• **Supplied data**:
__________

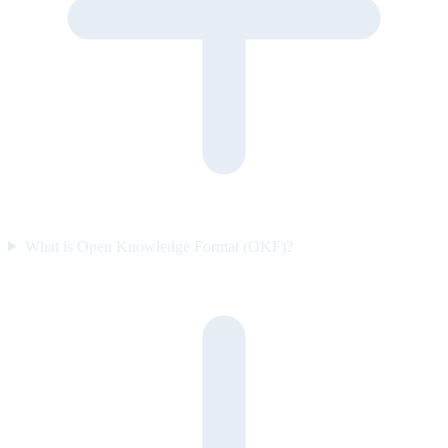
What is Open Knowledge Format (OKF)?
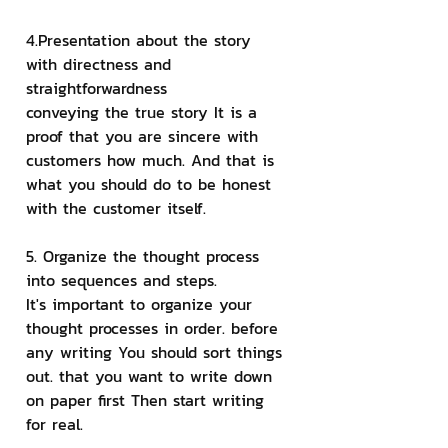
4.Presentation about the story 
with directness and 
straightforwardness
conveying the true story It is a 
proof that you are sincere with 
customers how much. And that is 
what you should do to be honest 
with the customer itself.
5. Organize the thought process 
into sequences and steps.
It's important to organize your 
thought processes in order. before 
any writing You should sort things 
out. that you want to write down 
on paper first Then start writing 
for real.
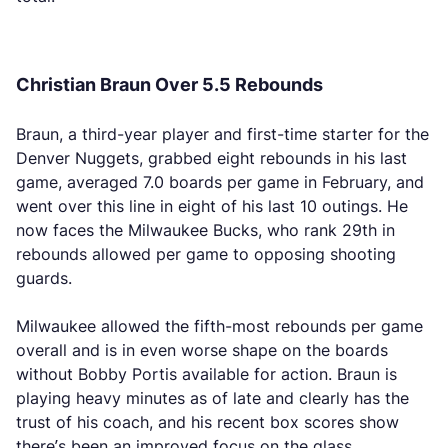
Christian Braun Over 5.5 Rebounds
Braun, a third-year player and first-time starter for the
Denver Nuggets, grabbed eight rebounds in his last
game, averaged 7.0 boards per game in February, and
went over this line in eight of his last 10 outings. He
now faces the Milwaukee Bucks, who rank 29th in
rebounds allowed per game to opposing shooting
guards.
Milwaukee allowed the fifth-most rebounds per game
overall and is in even worse shape on the boards
without Bobby Portis available for action. Braun is
playing heavy minutes as of late and clearly has the
trust of his coach, and his recent box scores show
there’s been an improved focus on the glass.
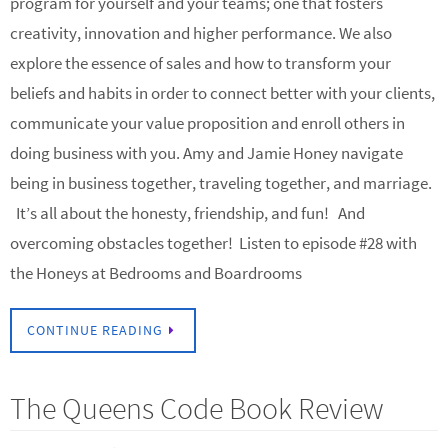
program for yourself and your teams; one that fosters
creativity, innovation and higher performance. We also
explore the essence of sales and how to transform your
beliefs and habits in order to connect better with your clients,
communicate your value proposition and enroll others in
doing business with you. Amy and Jamie Honey navigate
being in business together, traveling together, and marriage.
It’s all about the honesty, friendship, and fun! And
overcoming obstacles together! Listen to episode #28 with
the Honeys at Bedrooms and Boardrooms
CONTINUE READING
The Queens Code Book Review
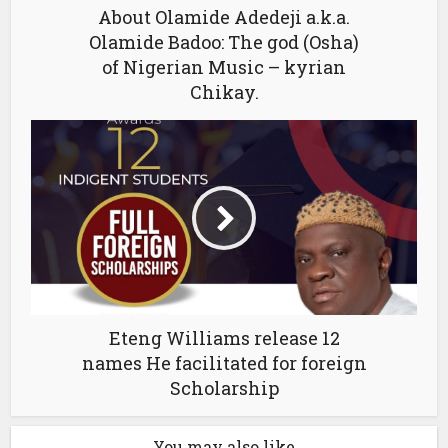
About Olamide Adedeji a.k.a.
Olamide Badoo: The god (Osha)
of Nigerian Music – kyrian
Chikay.
Eteng Williams release 12
names He facilitated for foreign
Scholarship
You may also like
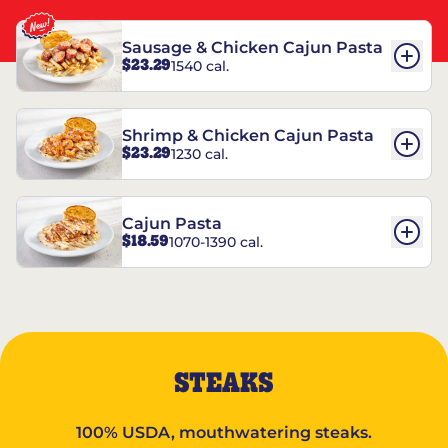
Sausage & Chicken Cajun Pasta
$23.29
1540 cal.
Shrimp & Chicken Cajun Pasta
$23.29
1230 cal.
Cajun Pasta
$18.59
1070-1390 cal.
STEAKS
100% USDA, mouthwatering steaks.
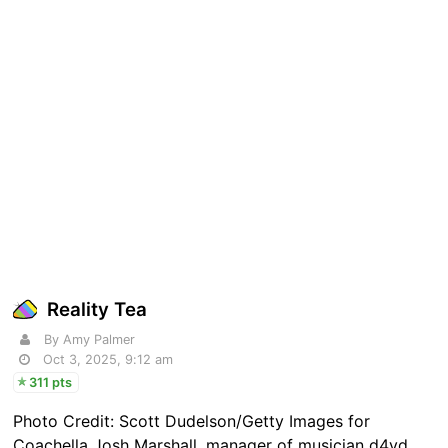
Reality Tea
By Amy Palmer
Oct 3, 2025, 9:12 am
311 pts
Photo Credit: Scott Dudelson/Getty Images for
Coachella Josh Marshall, manager of musician d4vd,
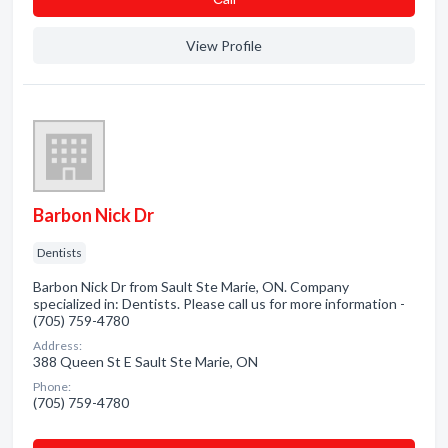
View Profile
Barbon Nick Dr
Dentists
Barbon Nick Dr from Sault Ste Marie, ON. Company
specialized in: Dentists. Please call us for more information -
(705) 759-4780
Address:
388 Queen St E Sault Ste Marie, ON
Phone:
(705) 759-4780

__________

• **Task to carry out**: Please rewrite the lines from the start of the records through the line containing "there’s been an improved focus on the glass.", putting "drafting" wherever "writing" appears and keeping everything else the same. Leave the pictures out of your answer.

• **Exercise solution**:
What is Open Knowledge Format (OKF)?
4.Presentation about the story 
with directness and 
straightforwardness
conveying the true story It is a 
proof that you are sincere with 
customers how much. And that is 
what you should do to be honest 
with the customer itself.
5. Organize the thought process 
into sequences and steps.
It's important to organize your 
thought processes in order. before 
any drafting You should sort things 
out. that you want to write down 
on paper first Then start drafting 
for real.
Christian Braun Over 5.5 Rebounds
Braun, a third-year player and first-time starter for the
Denver Nuggets, grabbed eight rebounds in his last
game, averaged 7.0 boards per game in February, and
went over this line in eight of his last 10 outings. He
now faces the Milwaukee Bucks, who rank 29th in
rebounds allowed per game to opposing shooting
guards.
Milwaukee allowed the fifth-most rebounds per game
overall and is in even worse shape on the boards
without Bobby Portis available for action. Braun is
playing heavy minutes as of late and clearly has the
trust of his coach, and his recent box scores show
there’s been an improved focus on the glass.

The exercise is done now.